If return_format == “pandas” –

rolluppd.DataFrame
Method-level aggregation across all windows.

summary_allpd.DataFrame
Per-window, per-method summary table (noise and peak metrics).

detail_allpd.DataFrame
Per-peak detail table across all windows.
If return_format == “polars” – rollup, summary_all, detail_all : pl.DataFrame

mioXpektron.denoise.denoise_select.to_ppm(mz_shift_med, mz_ref_median)[source]

Convert an absolute m/z shift to parts-per-million (ppm).

ppm = 1e6 * Δm / m_ref

Parameters:

mz_shift_med (float)
mz_ref_median (float)

Return type:

float

mioXpektron.denoise.denoise_select.rank_methods_pandas(summary_df, per_peak_df, w_match=3.0, w_mz=2.0, w_area=2.0, w_height=1.5, w_fwhm=1.0, w_spread=1.0, w_noise_db=2.0, w_delta_snr_db=1.5, w_hf_db=1.5, w_hf_frac=1.0, min_noise_db=0.5, min_delta_snr_db=1.0, selection_criteria=None)[source]

Rank methods using explicit gates plus a dimensionless tie-break score.

The primary scientific selection rule is: 1. Require peak-preservation and minimum-denoising criteria to pass. 2. Use a dimensionless score only as a secondary tie-break, not as the

primary scientific claim.

Parameters:: selection_criteria (Dict[str, float] | None)
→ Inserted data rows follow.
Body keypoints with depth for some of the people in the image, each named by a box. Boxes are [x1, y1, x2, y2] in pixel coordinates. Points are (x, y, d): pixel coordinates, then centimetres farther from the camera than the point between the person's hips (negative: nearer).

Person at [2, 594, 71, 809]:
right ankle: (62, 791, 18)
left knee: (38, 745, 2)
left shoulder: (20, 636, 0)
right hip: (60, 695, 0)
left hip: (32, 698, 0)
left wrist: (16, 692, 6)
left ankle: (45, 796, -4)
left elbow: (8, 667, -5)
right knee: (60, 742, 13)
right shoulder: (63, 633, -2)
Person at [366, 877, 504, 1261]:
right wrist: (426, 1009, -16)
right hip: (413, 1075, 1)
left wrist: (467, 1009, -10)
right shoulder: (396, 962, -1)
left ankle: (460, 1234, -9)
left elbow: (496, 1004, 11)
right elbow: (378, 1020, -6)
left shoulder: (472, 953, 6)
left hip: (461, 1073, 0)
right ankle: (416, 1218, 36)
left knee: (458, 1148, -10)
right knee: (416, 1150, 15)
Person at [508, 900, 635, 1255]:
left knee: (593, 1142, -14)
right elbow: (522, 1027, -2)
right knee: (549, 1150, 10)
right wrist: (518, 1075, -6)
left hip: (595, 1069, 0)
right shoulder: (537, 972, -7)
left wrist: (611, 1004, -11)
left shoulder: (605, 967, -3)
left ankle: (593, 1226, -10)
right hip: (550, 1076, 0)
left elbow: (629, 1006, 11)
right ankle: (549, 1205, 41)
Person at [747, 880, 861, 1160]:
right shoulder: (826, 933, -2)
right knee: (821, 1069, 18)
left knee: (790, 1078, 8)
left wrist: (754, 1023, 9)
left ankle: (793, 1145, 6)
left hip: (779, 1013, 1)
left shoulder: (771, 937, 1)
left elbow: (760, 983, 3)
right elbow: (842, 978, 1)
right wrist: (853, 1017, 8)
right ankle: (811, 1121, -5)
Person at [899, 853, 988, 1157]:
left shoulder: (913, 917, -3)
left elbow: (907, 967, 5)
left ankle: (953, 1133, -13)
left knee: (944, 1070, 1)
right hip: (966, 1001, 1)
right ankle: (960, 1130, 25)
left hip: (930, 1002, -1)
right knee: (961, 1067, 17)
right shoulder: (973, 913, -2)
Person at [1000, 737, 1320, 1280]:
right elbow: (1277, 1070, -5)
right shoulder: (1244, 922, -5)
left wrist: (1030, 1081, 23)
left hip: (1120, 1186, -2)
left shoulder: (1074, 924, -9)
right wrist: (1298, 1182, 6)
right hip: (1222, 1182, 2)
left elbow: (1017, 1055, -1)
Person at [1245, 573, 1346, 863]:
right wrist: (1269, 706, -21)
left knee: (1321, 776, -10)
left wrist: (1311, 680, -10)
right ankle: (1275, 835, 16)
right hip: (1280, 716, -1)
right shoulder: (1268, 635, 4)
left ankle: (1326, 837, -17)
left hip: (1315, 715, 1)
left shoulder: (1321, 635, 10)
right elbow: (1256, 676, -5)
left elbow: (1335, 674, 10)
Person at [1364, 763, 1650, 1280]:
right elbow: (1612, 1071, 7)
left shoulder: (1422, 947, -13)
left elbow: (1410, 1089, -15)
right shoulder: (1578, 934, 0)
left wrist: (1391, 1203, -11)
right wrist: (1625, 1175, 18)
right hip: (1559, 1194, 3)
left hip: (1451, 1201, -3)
mioXpektron.denoise.denoise_select.rank_methods_polars(summary_df, per_peak_df, w_match=3.0, w_mz=2.0, w_area=2.0, w_height=1.5, w_fwhm=1.0, w_spread=1.0, w_noise_db=2.0, w_delta_snr_db=1.5, w_hf_db=1.5, w_hf_frac=1.0, min_noise_db=0.5, min_delta_snr_db=1.0, selection_criteria=None)[source]

Rank methods (polars) using the pandas implementation for identical semantics.

Parameters:

summary_df (DataFrame)
per_peak_df (DataFrame)
min_noise_db (float)
min_delta_snr_db (float)
selection_criteria (Dict[str, float] | None)

Return type:

DataFrame

mioXpektron.denoise.denoise_select.rank_method(input_format, summary_df, per_peak_df, w_match=3.0, w_mz=2.0, w_area=2.0, w_height=1.5, w_fwhm=1.0, w_spread=1.0, w_noise_db=2.0, w_delta_snr_db=1.5, w_hf_db=1.5, w_hf_frac=1.0, min_noise_db=0.5, min_delta_snr_db=1.0, selection_criteria=None)[source]

Dispatch ranking to pandas or polars implementation with identical semantics.

Returns a DataFrame (pandas or polars) sorted by ascending score and includes explicit pass/fail flags for denoising and peak-preservation criteria.

Parameters:

min_noise_db (float)
min_delta_snr_db (float)
selection_criteria (Dict[str, float] | None)

mioXpektron.denoise.denoise_select.decode_method_label(label)[source]

Translate a compact label back into noise_filtering parameters.

Parameters:: label (str)
Return type:: dict

mioXpektron.denoise.denoise_select.select_methods(summary, basis='constrained_pareto_then_snr', top_k=12, require_pass=True, require_finite_metrics=True)[source]

Returns:: the post-filter DataFrame (shared!) frontier_df: DataFrame of Pareto points (or None if basis=’score’ and Pareto not computed) selected_df: the DataFrame of selected rows to annotate/return (top_k)
Return type:: filtered_df

mioXpektron.denoise.denoise_select.plot_pareto_delta_snr_vs_height(summary, annotate=True, top_k=12, out_path=None, ax=None, basis='constrained_pareto_then_snr', require_pass=True, require_finite_metrics=True, save_plot=True, save_pareto=True)[source]

Render ΔSNR vs. |%height| with Pareto annotations.

Parameters mirror select_methods(); see DenoisingMethods.plot for additional discussion. The helper creates the Matplotlib figure when ax is omitted and optionally saves both the chart and frontier table.